#  >  > Living And Legal Affairs In Thailand >  >  > Farming & Gardening In Thailand >  >  > Thailands National Parks >  >  White water rafting (Adventure)

## Jesus Jones

I'm not sure if this is in the right thread location or not?

Anyway, is there a place worth the visit for rafting or other adventure stuff that is not to far from Bangkok.

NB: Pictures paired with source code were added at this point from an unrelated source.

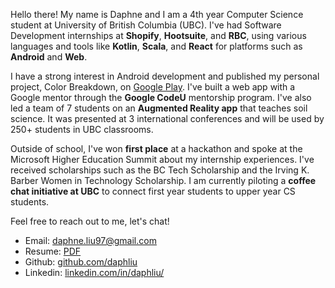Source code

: Hello there! My name is Daphne and I am a 4th year Computer Science student at University of British Columbia (UBC). I've had Software Development internships at **Shopify**, **Hootsuite**, and **RBC**, using various languages and tools like **Kotlin**, **Scala**, and **React** for platforms such as **Android** and **Web**.

I have a strong interest in Android development and published my personal project, Color Breakdown, on [Google Play]((https://play.google.com/store/apps/details?id=com.tigerxdaphne.colorbreakdown)). I've built a web app with a Google mentor through the **Google CodeU** mentorship program. I've also led a team of 7 students on an **Augmented Reality app** that teaches soil science. It was presented at 3 international conferences and will be used by 250+ students in UBC classrooms. 

Outside of school, I've won **first place** at a hackathon and spoke at the Microsoft Higher Education Summit about my internship experiences. I've received scholarships such as the BC Tech Scholarship and the Irving K. Barber Women in Technology Scholarship. I am currently piloting a **coffee chat initiative at UBC** to connect first year students to upper year CS students.

Feel free to reach out to me, let's chat! 
- Email: [daphne.liu97@gmail.com](mailto:daphne.liu97@gmail.com)
- Resume: [PDF](Daphne_Liu_Resume.pdf)
- Github: [github.com/daphliu](https://github.com/daphliu)
- Linkedin: [linkedin.com/in/daphliu/](https://www.linkedin.com/in/daphliu/)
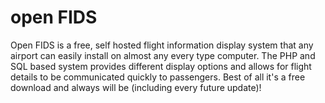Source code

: # open FIDS

Open FIDS is a free, self hosted flight information display system that any airport can easily install on almost any every type computer. The PHP and SQL based system provides different display options and allows for flight details to be communicated quickly to passengers. Best of all it's a free download and always will be (including every future update)!


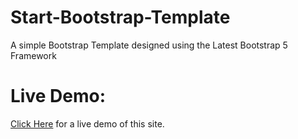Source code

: # Start-Bootstrap-Template

A simple Bootstrap Template designed using the Latest Bootstrap 5 Framework

# Live Demo:

[Click Here](https://abdulbasit1993.github.io/Start-Bootstrap-Template/) for a live demo of this site.

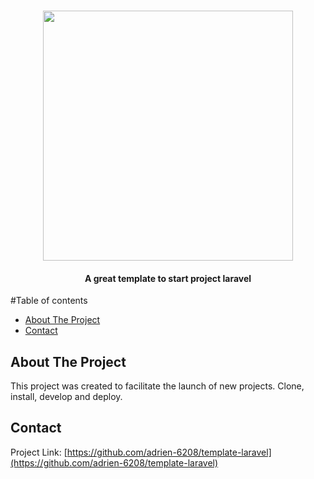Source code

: <br />

<p align="center">
    <a href="https://laravel.com" target="_blank">
        <img src="https://raw.githubusercontent.com/laravel/art/master/logo-lockup/5%20SVG/2%20CMYK/1%20Full%20Color/laravel-logolockup-cmyk-red.svg" width="400">
    </a>
</p>

<h4 align="center">A great template to start project laravel</h3>

  #Table of contents
  
  * [About The Project](#about-the-project)
  * [Contact](#contact)


## About The Project

This project was created to facilitate the launch of new projects. Clone, install, develop and deploy.

## Contact

Project Link: [https://github.com/adrien-6208/template-laravel](https://github.com/adrien-6208/template-laravel)
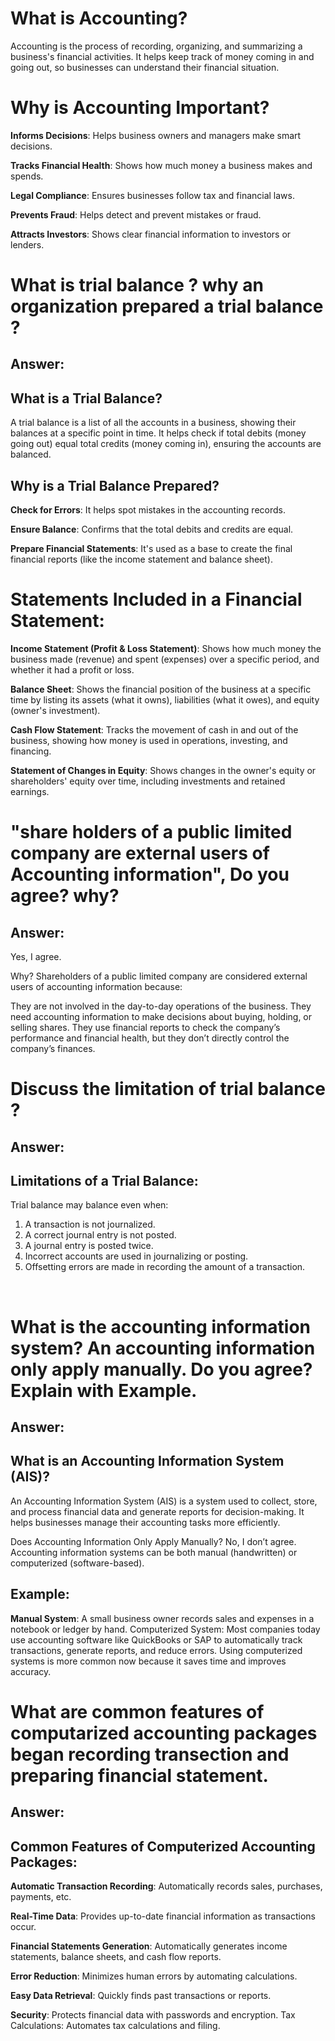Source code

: # What is Accounting?<br>


Accounting is the process of recording, organizing, and summarizing a business's financial activities. It helps keep track of money coming in and going out, so businesses can understand their financial situation.

# Why is Accounting Important?<br>


**Informs Decisions**: Helps business owners and managers make smart decisions.<br>

**Tracks Financial Health**: Shows how much money a business makes and spends.<br>

**Legal Compliance**: Ensures businesses follow tax and financial laws.<br>

**Prevents Fraud**: Helps detect and prevent mistakes or fraud.<br>

**Attracts Investors**: Shows clear financial information to investors or lenders.<br>


# What is trial balance ? why an organization prepared a trial balance ? 

## Answer: 

## What is a Trial Balance? <br>

A trial balance is a list of all the accounts in a business, showing their balances at a specific point in time. It helps check if total debits (money going out) equal total credits (money coming in), ensuring the accounts are balanced.

## Why is a Trial Balance Prepared? <br>

**Check for Errors**: It helps spot mistakes in the accounting records.<br>

**Ensure Balance**: Confirms that the total debits and credits are equal.<br>

**Prepare Financial Statements**: It's used as a base to create the final financial reports (like the income statement and balance sheet).

# Statements Included in a Financial Statement:

**Income Statement (Profit & Loss Statement)**: Shows how much money the business made (revenue) and spent (expenses) over a specific period, and whether it had a profit or loss.

**Balance Sheet**: Shows the financial position of the business at a specific time by listing its assets (what it owns), liabilities (what it owes), and equity (owner's investment).

**Cash Flow Statement**: Tracks the movement of cash in and out of the business, showing how money is used in operations, investing, and financing.

**Statement of Changes in Equity**: Shows changes in the owner's equity or shareholders' equity over time, including investments and retained earnings.<br>


# "share holders of a public limited company are external users  of Accounting information", Do you agree? why?  

## Answer: 
Yes, I agree.

Why?
Shareholders of a public limited company are considered external users of accounting information because:

They are not involved in the day-to-day operations of the business.
They need accounting information to make decisions about buying, holding, or selling shares.
They use financial reports to check the company’s performance and financial health, but they don’t directly control the company’s finances.<br>

# Discuss the limitation of trial balance ? 

## Answer: <br>

## Limitations of a Trial Balance:

Trial balance may balance even 
when: 
1. A transaction is not journalized. 
2. A correct journal entry is not posted.
3. A journal entry is posted twice.
4. Incorrect accounts are used in 
journalizing or posting. 
5. Offsetting errors are made in 
recording the amount of a 
transaction.


<br>

# What is the accounting information system? An accounting information only apply manually. Do you agree? Explain with Example. 

## Answer: <br>

## What is an Accounting Information System (AIS)?
An Accounting Information System (AIS) is a system used to collect, store, and process financial data and generate reports for decision-making. It helps businesses manage their accounting tasks more efficiently.

Does Accounting Information Only Apply Manually?
No, I don’t agree. Accounting information systems can be both manual (handwritten) or computerized (software-based).

## Example:


**Manual System**: A small business owner records sales and expenses in a notebook or ledger by hand.
Computerized System: Most companies today use accounting software like QuickBooks or SAP to automatically track transactions, generate reports, and reduce errors.
Using computerized systems is more common now because it saves time and improves accuracy.<br>

# What are common features of computarized accounting packages began recording transection and preparing financial statement.  

## Answer: <br>

## Common Features of Computerized Accounting Packages:

**Automatic Transaction Recording**: Automatically records sales, purchases, payments, etc.

**Real-Time Data**: Provides up-to-date financial information as transactions occur.

**Financial Statements Generation**: Automatically generates income statements, balance sheets, and cash flow reports.

**Error Reduction**: Minimizes human errors by automating calculations.

**Easy Data Retrieval**: Quickly finds past transactions or reports.

**Security**: Protects financial data with passwords and encryption.
Tax Calculations: Automates tax calculations and filing.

I have stayed in Nakon Nayok before but i didn't get the chance to do any of the adventure stuff.  Has anyone done the same here or anywhere else?

Cheers.

----------


## madjbs

You can raft in Nakhon Nayok, it is not very difficult but fun if you are not looking for something too extreme. There is also rafting in Prachinburi, which is pretty good and also Phitsanulok which is probably the best out of the above. The best rafting in Thailand is in the North around Chiang Mai and Nan.

----------


## Smug Farang Bore

Ah, thought this thread was about something else..

Please continue..

----------


## DrAndy

I have done it near Chiang Mai, up at Mae Teng, really nice at this time of year. Later on the water starts to get a bit low

----------


## Jesus Jones

Might venture to Chiang Mai if a few or my mates are up for traveling that far or  might opt for the other if it's a weekend trip.

Cheers.

----------


## DrAndy

I think there is not enough water flow nearer Bangkok, after all, you need white water not slow sludging

so a few hills and pristine jungle is the best

----------


## rangmak

> You can raft in Nakhon Nayok, it is not very difficult but fun if you are not looking for something too extreme. There is also rafting in Prachinburi, which is pretty good and also Phitsanulok which is probably the best out of the above. The best rafting in Thailand is in the North around Chiang Mai and Nan.


Thanks for the info MJ. Have a green

----------